Pourdavoud Center Lecture Series: Michael Jackson Bonner

Wednesday, December 2, 2020 at 4:00pm Pacific

This talk will focus on topics included in Dr. Bonner’s new book, The Last Empire of Iran, a narrative history of Sasanian Persia. Throughout this lecture, Dr. Bonner will share with the audience the impetus for writing this book. The principle motivation was to portray the Sasanian state as the great world power that it was and to situate it properly between Rome and the nomad powers of Inner Asia. It addresses the classicising and Perso-Arabic historiographical traditions, but special emphasis has also been given to Armenian and Syriac sources.

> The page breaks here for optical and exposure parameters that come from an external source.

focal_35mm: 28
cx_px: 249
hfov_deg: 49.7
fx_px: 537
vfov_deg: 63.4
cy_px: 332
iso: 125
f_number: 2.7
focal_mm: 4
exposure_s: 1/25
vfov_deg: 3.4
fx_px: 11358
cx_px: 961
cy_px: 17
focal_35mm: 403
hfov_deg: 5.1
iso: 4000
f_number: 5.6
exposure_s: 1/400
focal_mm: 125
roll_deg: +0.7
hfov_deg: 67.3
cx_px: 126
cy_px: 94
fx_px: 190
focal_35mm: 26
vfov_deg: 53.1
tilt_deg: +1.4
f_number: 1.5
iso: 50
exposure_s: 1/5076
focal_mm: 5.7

Discussion will cover some of the key themes of the book, including: the origins of the Sasanian state; the wider context of Eurasian history; interactions between Iran and the world of the steppe; and, finally, historiographical problems and the use of sources.

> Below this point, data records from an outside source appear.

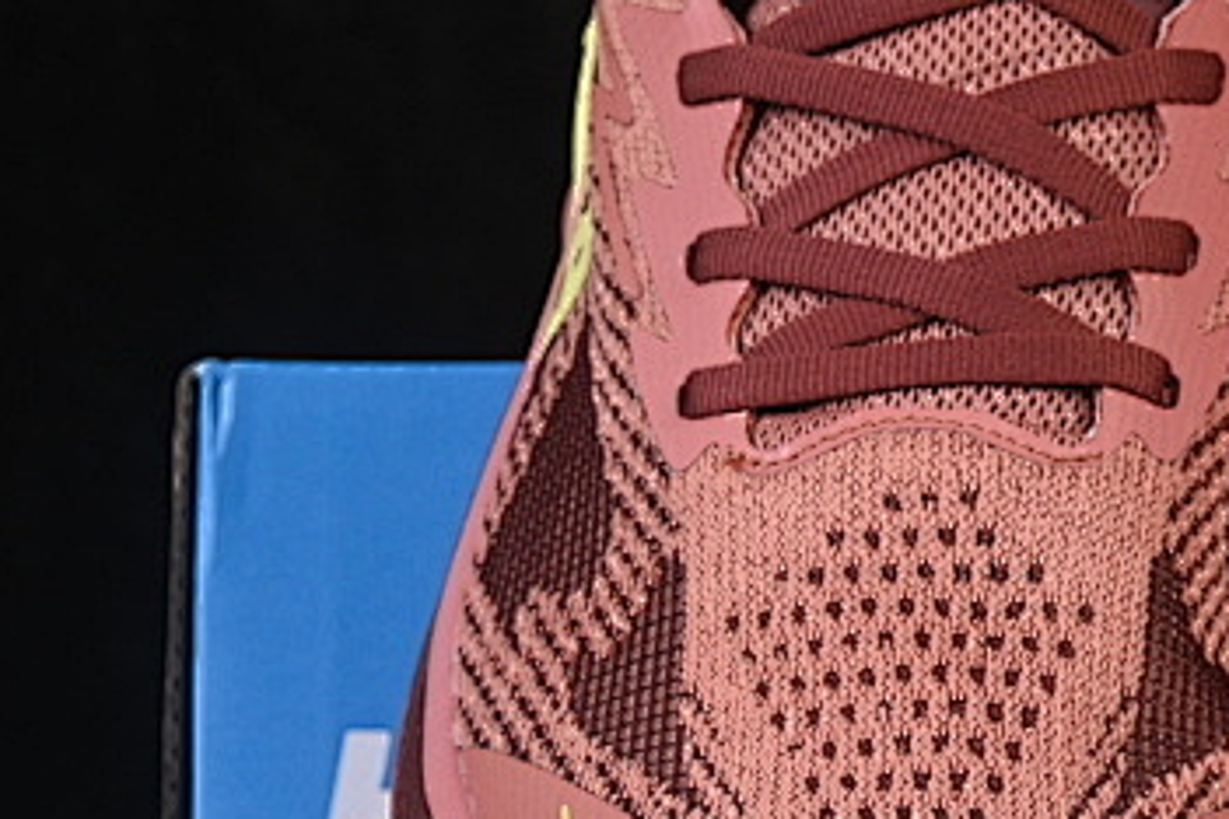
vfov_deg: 5.9
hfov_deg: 8.8
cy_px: 413
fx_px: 7885
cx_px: 1369
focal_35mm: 231
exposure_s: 1/80
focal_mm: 50
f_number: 8
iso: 160
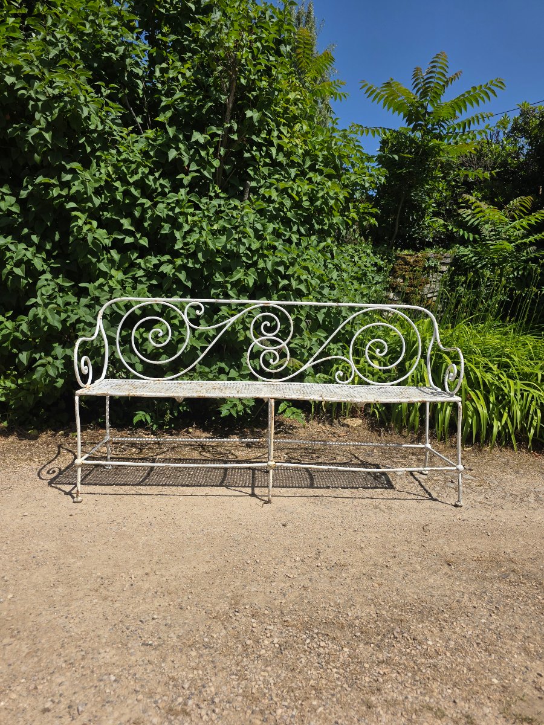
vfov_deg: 73.9
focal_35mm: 23
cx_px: 272
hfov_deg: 58.9
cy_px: 362
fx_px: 482
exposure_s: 1/7333
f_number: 1.7
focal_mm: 6.3
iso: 80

Please register for this event here.

 

 

Pourdavoud Center Lecture Series: Afshin Marashi

Wednesday, January 13, 2021 at 4:00pm Pacific

This book talk will provide an overview of Exile and the Nation: The Parsi Community of India and the Making of Modern Iran (University of Texas Press, 2020). In the aftermath of the 7th century Islamic conquest of Iran, large numbers of Zoroastrians departed for India. Known as the Parsis, they slowly lost contact with their ancestral homeland until the 19th century, when stream-powered sea travel and the philanthropic efforts of wealthy Parsi benefactors sparked a new era of interaction between Parsis and Iranians. Tracing the late 19th and early 20th century cultural and intellectual exchange between Iranian nationalists and India’s Parsi community, Exile and the Nation shows how this interchange led to a collective re-imagining of Parsi and Iranian national identity and to the revival of antiquity in 20th century Iran thought.

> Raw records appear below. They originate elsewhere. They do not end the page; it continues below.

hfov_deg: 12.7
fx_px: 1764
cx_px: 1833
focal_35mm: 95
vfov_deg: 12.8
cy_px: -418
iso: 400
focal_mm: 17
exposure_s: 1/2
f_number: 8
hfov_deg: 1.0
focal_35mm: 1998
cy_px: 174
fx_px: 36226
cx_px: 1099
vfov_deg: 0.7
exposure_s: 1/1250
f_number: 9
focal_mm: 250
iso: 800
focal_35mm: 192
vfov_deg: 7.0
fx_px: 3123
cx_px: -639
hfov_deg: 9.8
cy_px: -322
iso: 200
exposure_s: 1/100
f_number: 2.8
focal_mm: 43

Registration for this event is forthcoming.

Pourdavoud Center Lecture Series: Nikolaus Overtoom

Wednesday, February 3, 2021 at 4:00pm Pacific

Nikolaus Overtoom’s study of the rise of the Parthian Empire, Reign of Arrows: The Rise of the Parthian Empire in the Hellenistic Middle East, brings a new perspective to this important development in the history of the Hellenistic Middle East. By emphasizing the changing international-systems elements that led to the expansion of the Arsacid kings, Overtoom allows scholars to develop a more sophisticated view of how this expansion occurred, with less causal emphasis merely on the warlike nature of Parthian society or the personalities of individual rulers — important though these were. This monograph draws on a wide variety of sources to explain the political and military encounters that shaped the international environment of the Hellenistic Middle East from the middle third to the early first centuries BCE. This study combines traditional historical approaches, such as source criticism and the integration of material evidence, with the incorporation of modern international relations theory to better reconstruct the rise of the Parthians (or Arsacids) to dominance over their Greek, Persian, and nomadic neighbors in the ancient Middle East.

Registration for this event is forthcoming.